Contrary to what some politicians tell us, planning is not just about delivering development as quickly as possible. It concerns itself with the impact of urban change on people and places including the impact of flooding on land and advising not to build in certain locations, the effect of poor air quality on people's health, the lack of green space in cities that affect people's wellbeing and mental health.
But planning is also not static and needs to adapt to changing circumstances. COVID-19 has shown us explicitly that we all have a stake in what happens in and to places. To embrace urban futures, we need to think of urban planning as a series of components, or even as a toolkit, from which techniques are drawn and used, according to the needs of a specific place.
All these traits may seem a world away from what urban planning has become in some countries; for some, they may even seem fanciful, or even utopian.
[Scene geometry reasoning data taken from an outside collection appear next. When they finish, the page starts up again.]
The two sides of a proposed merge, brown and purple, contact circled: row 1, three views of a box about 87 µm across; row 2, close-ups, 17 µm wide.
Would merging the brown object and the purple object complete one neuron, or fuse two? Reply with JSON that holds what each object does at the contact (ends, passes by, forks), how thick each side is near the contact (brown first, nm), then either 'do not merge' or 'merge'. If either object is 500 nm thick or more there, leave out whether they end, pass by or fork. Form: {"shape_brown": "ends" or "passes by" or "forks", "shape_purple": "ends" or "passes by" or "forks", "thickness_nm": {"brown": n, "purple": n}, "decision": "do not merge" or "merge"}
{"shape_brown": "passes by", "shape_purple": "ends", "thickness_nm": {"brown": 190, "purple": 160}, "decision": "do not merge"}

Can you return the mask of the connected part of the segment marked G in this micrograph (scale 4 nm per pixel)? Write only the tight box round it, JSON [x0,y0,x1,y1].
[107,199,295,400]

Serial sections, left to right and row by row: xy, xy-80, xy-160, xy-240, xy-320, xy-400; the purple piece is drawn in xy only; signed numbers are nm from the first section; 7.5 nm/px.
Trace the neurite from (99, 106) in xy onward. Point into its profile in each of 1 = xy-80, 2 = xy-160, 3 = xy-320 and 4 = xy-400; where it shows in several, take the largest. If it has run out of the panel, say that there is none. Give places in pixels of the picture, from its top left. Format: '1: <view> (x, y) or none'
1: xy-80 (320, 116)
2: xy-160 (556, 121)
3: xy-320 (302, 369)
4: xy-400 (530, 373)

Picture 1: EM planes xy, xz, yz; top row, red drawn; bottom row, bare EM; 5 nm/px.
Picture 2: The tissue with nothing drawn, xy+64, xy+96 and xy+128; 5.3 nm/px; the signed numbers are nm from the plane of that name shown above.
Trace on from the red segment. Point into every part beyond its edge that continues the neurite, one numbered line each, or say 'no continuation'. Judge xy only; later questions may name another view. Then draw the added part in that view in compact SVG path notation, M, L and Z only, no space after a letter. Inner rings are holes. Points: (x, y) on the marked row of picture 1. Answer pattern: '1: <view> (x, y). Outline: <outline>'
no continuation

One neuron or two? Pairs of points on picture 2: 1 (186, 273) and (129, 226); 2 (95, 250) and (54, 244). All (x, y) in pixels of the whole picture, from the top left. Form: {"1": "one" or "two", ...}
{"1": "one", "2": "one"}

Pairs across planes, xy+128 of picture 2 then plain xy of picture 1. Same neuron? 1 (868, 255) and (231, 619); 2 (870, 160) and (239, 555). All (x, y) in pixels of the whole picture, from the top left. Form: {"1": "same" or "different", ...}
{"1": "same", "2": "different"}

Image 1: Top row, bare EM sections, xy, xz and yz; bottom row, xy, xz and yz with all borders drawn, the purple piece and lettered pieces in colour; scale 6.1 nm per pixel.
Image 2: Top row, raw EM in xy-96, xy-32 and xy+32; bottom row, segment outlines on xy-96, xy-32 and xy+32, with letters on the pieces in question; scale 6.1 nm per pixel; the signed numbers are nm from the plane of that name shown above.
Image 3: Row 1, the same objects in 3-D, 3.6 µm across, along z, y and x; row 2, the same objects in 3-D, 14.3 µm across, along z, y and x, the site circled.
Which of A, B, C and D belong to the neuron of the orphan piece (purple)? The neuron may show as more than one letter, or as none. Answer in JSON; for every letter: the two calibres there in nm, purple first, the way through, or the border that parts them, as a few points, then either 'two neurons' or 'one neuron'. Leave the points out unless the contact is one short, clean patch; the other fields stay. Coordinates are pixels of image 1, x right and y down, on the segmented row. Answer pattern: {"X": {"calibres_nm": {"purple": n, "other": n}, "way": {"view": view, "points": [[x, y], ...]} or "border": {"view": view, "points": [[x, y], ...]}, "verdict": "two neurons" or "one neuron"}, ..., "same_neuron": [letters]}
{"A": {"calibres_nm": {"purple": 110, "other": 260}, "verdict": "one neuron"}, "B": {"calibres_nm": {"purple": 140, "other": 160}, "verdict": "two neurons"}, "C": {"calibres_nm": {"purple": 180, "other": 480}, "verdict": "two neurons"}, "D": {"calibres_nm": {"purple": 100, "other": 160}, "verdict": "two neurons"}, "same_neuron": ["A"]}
However, they are exactly what urban planning was always meant to address – harnessing open dialogue about possible long-term futures in ways that, in the present, may seem startling.
The switch in thinking towards a proactive and progressive form of urban planning, compared with what we currently have, is to dream the art of the possible, unfettered by institutional and professional sclerosis, overcoming narrow sectional interests, and relying on urban planning devices and methods – shaped for the 21st century – that embrace pluralism and urban livability goals. Dig deeper into the most successful and admired cities across the globe, and this art of the possible is already happening.